After hearing arguments from counsel, the district court judge found no evidence of fraud on the defendant’s part, and granted both exceptions of prescription. We have reviewed the record and find no error in this ruling. There is no evidence that the defendant defrauded the plaintiff. In fact, the plaintiffs counsel admitted at the hearing that “both parties probably were in good faith.” We point out that if the property was encumbered by the tax lien at the time of the voluntary partition, plaintiff could easily have discovered its existence with a title examination, which plaintiff apparently elected not to have performed.
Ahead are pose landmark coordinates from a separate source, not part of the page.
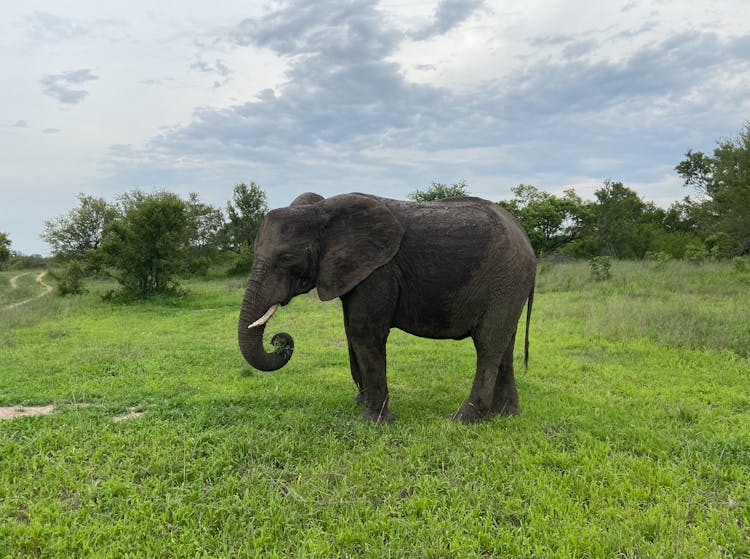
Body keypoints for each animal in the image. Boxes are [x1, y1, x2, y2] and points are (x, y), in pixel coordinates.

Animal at [238, 194, 536, 424]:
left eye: (287, 258)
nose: (279, 340)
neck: (321, 213)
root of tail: (526, 241)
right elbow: (350, 332)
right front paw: (360, 402)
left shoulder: (380, 272)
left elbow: (364, 333)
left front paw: (373, 420)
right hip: (510, 285)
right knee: (504, 345)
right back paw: (506, 415)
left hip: (503, 280)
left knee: (488, 345)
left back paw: (463, 419)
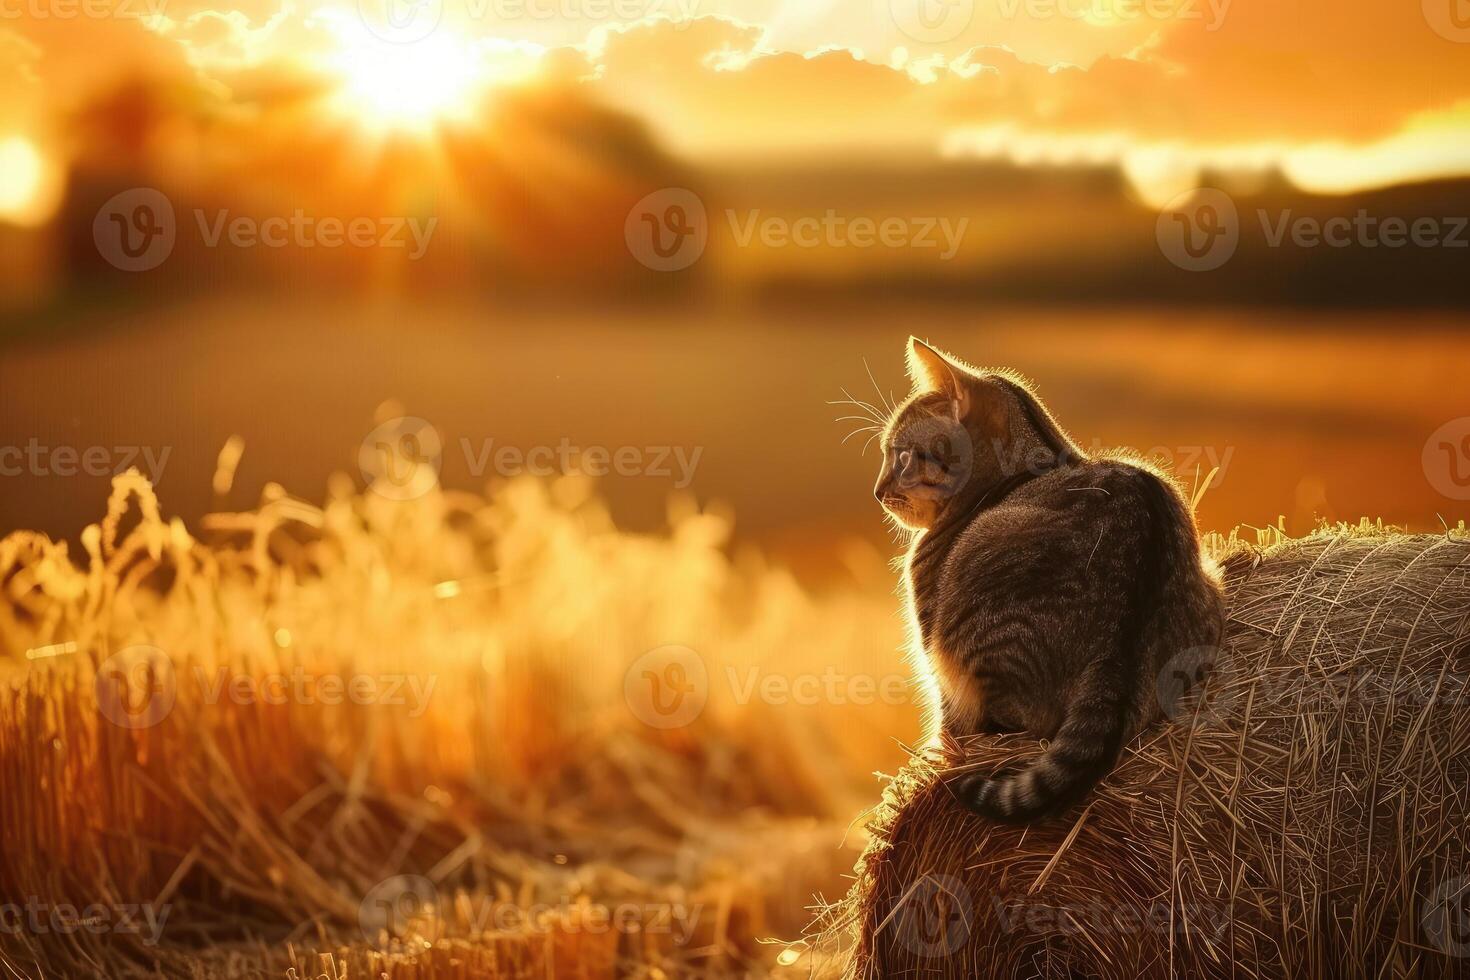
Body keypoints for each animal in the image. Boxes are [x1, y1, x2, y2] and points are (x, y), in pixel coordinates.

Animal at [870, 337, 1228, 822]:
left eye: (902, 455)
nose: (877, 491)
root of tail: (1115, 649)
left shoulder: (934, 654)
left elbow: (948, 723)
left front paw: (933, 762)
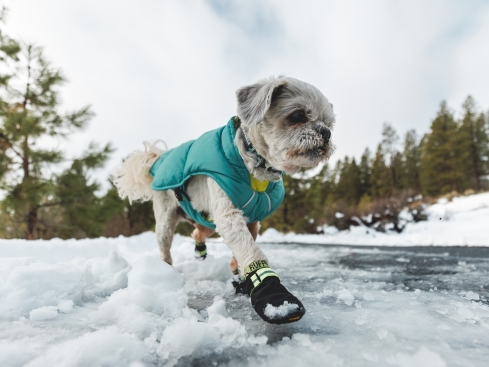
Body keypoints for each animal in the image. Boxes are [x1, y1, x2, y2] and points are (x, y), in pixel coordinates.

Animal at [111, 75, 336, 324]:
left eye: (329, 123)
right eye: (297, 115)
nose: (326, 133)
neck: (256, 167)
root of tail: (157, 161)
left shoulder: (252, 221)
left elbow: (244, 247)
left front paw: (241, 277)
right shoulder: (228, 214)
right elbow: (250, 249)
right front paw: (273, 294)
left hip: (207, 221)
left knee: (197, 233)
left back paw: (200, 254)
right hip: (166, 218)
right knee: (165, 246)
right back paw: (165, 271)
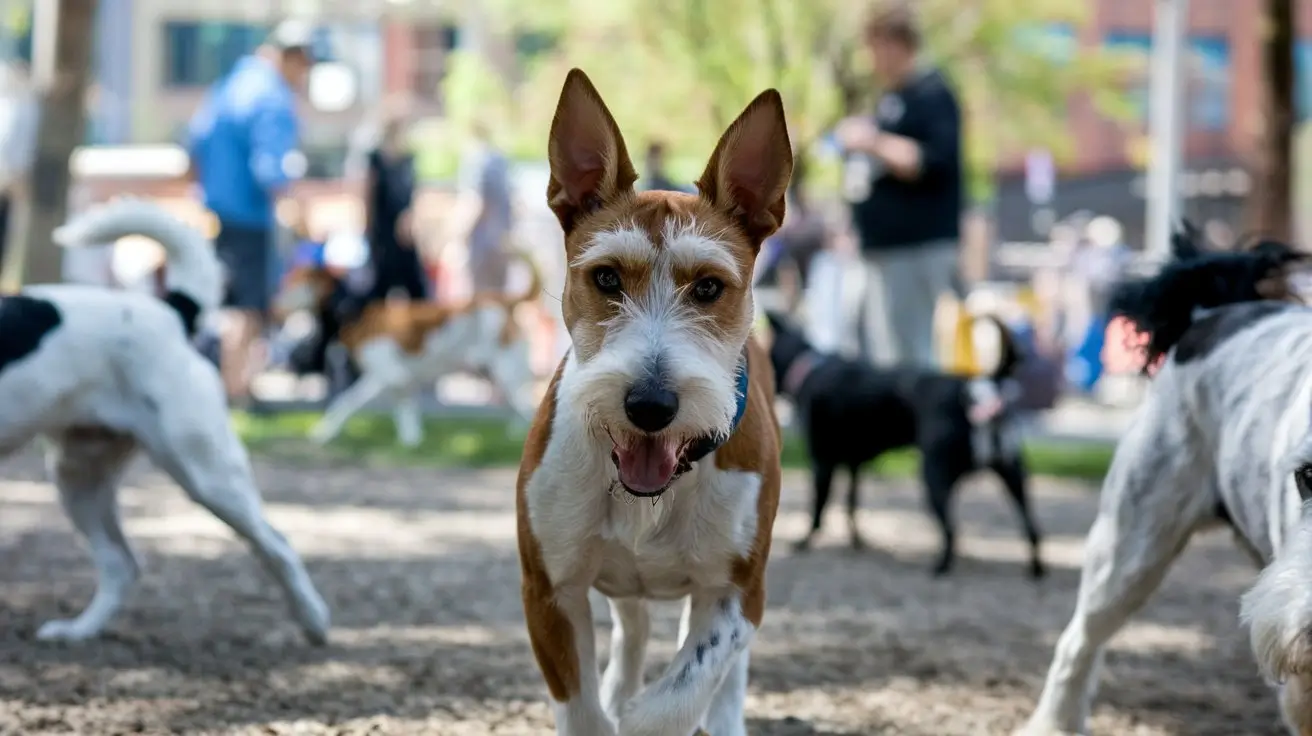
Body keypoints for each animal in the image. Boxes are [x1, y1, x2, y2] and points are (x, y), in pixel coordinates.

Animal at [514, 68, 787, 734]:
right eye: (607, 277)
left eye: (709, 287)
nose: (650, 404)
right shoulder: (549, 588)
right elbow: (583, 709)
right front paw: (610, 705)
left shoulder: (738, 590)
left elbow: (685, 689)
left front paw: (654, 713)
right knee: (632, 621)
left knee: (723, 669)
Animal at [766, 306, 1039, 577]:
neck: (810, 365)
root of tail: (975, 392)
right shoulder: (854, 465)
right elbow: (851, 505)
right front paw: (857, 541)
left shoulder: (822, 463)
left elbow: (818, 510)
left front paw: (804, 542)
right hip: (1014, 477)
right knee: (1032, 528)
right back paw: (1036, 569)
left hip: (934, 476)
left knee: (951, 530)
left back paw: (939, 568)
Finally, although the plaintiff claims in assignment of error number four that the trial judge failed to consider her alternative theories of recovery against the defendant’s exception of prescription, the record does not so reflect. Plaintiffs counsel urged these theories to the district court judge at the May 25, 2000 hearing. Nothing in the record reflects that the judge did not consider these theories advanced by plaintiff when he granted the defendant’s exception of prescription.

For the foregoing reasons, we dismiss the plaintiffs appeal as to the private school tuition, but otherwise affirm the judgment below. Costs of this appeal are to be shared equally between the plaintiff and defendant.

APPEAL PARTIALLY DISMISSED; OTHERWISE AFFIRMED.